RECORD EXCERPTS:
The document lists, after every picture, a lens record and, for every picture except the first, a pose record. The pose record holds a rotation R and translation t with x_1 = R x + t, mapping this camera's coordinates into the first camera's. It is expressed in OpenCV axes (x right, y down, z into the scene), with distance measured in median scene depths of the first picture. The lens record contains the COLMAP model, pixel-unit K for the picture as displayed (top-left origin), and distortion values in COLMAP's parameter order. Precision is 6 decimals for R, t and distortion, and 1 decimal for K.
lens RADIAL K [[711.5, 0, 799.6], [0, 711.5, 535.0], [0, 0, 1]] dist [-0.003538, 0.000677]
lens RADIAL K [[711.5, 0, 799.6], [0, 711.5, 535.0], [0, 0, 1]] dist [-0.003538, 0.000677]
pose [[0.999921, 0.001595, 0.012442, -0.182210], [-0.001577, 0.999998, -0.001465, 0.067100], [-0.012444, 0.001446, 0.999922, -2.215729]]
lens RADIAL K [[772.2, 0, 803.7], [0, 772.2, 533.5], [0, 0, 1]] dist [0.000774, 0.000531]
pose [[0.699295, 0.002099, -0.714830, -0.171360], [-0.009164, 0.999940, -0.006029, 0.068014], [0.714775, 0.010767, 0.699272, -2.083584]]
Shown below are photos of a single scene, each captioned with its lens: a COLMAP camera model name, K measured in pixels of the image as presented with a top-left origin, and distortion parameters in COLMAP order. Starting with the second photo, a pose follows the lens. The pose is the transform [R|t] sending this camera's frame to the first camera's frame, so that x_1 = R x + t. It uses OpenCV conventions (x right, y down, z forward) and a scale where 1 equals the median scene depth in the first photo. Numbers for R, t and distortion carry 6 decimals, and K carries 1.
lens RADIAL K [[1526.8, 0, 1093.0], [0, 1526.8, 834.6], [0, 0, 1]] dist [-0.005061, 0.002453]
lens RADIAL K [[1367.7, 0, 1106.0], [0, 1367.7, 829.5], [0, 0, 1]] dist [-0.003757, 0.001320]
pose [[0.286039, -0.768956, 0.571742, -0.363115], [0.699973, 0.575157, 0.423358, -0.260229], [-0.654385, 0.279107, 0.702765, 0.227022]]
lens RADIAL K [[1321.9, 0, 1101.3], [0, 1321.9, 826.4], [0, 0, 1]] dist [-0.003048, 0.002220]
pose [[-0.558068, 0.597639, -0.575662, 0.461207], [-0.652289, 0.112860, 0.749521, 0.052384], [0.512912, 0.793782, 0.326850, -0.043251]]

YOUR GOAL: Convert the records above into a two-column CSV whose header is record,answer, with one row per record. Put each record's text and its answer in one quoted field apiece, and replace every line break with a space.

ANSWER BOX:
record,answer
"The document lists, after every picture, a lens record and, for every picture except the first, a pose record. The pose record holds a rotation R and translation t with x_1 = R x + t, mapping this camera's coordinates into the first camera's. It is expressed in OpenCV axes (x right, y down, z into the scene), with distance measured in median scene depths of the first picture. The lens record contains the COLMAP model, pixel-unit K for the picture as displayed (top-left origin), and distortion values in COLMAP's parameter order. Precision is 6 decimals for R, t and distortion, and 1 decimal for K.","lens RADIAL K [[711.5, 0, 799.6], [0, 711.5, 535.0], [0, 0, 1]] dist [-0.003538, 0.000677] lens RADIAL K [[711.5, 0, 799.6], [0, 711.5, 535.0], [0, 0, 1]] dist [-0.003538, 0.000677] pose [[0.999921, 0.001595, 0.012442, -0.182210], [-0.001577, 0.999998, -0.001465, 0.067100], [-0.012444, 0.001446, 0.999922, -2.215729]] lens RADIAL K [[772.2, 0, 803.7], [0, 772.2, 533.5], [0, 0, 1]] dist [0.000774, 0.000531] pose [[0.699295, 0.002099, -0.714830, -0.171360], [-0.009164, 0.999940, -0.006029, 0.068014], [0.714775, 0.010767, 0.699272, -2.083584]]"
"Shown below are photos of a single scene, each captioned with its lens: a COLMAP camera model name, K measured in pixels of the image as presented with a top-left origin, and distortion parameters in COLMAP order. Starting with the second photo, a pose follows the lens. The pose is the transform [R|t] sending this camera's frame to the first camera's frame, so that x_1 = R x + t. It uses OpenCV conventions (x right, y down, z forward) and a scale where 1 equals the median scene depth in the first photo. Numbers for R, t and distortion carry 6 decimals, and K carries 1.","lens RADIAL K [[1526.8, 0, 1093.0], [0, 1526.8, 834.6], [0, 0, 1]] dist [-0.005061, 0.002453] lens RADIAL K [[1367.7, 0, 1106.0], [0, 1367.7, 829.5], [0, 0, 1]] dist [-0.003757, 0.001320] pose [[0.286039, -0.768956, 0.571742, -0.363115], [0.699973, 0.575157, 0.423358, -0.260229], [-0.654385, 0.279107, 0.702765, 0.227022]] lens RADIAL K [[1321.9, 0, 1101.3], [0, 1321.9, 826.4], [0, 0, 1]] dist [-0.003048, 0.002220] pose [[-0.558068, 0.597639, -0.575662, 0.461207], [-0.652289, 0.112860, 0.749521, 0.052384], [0.512912, 0.793782, 0.326850, -0.043251]]"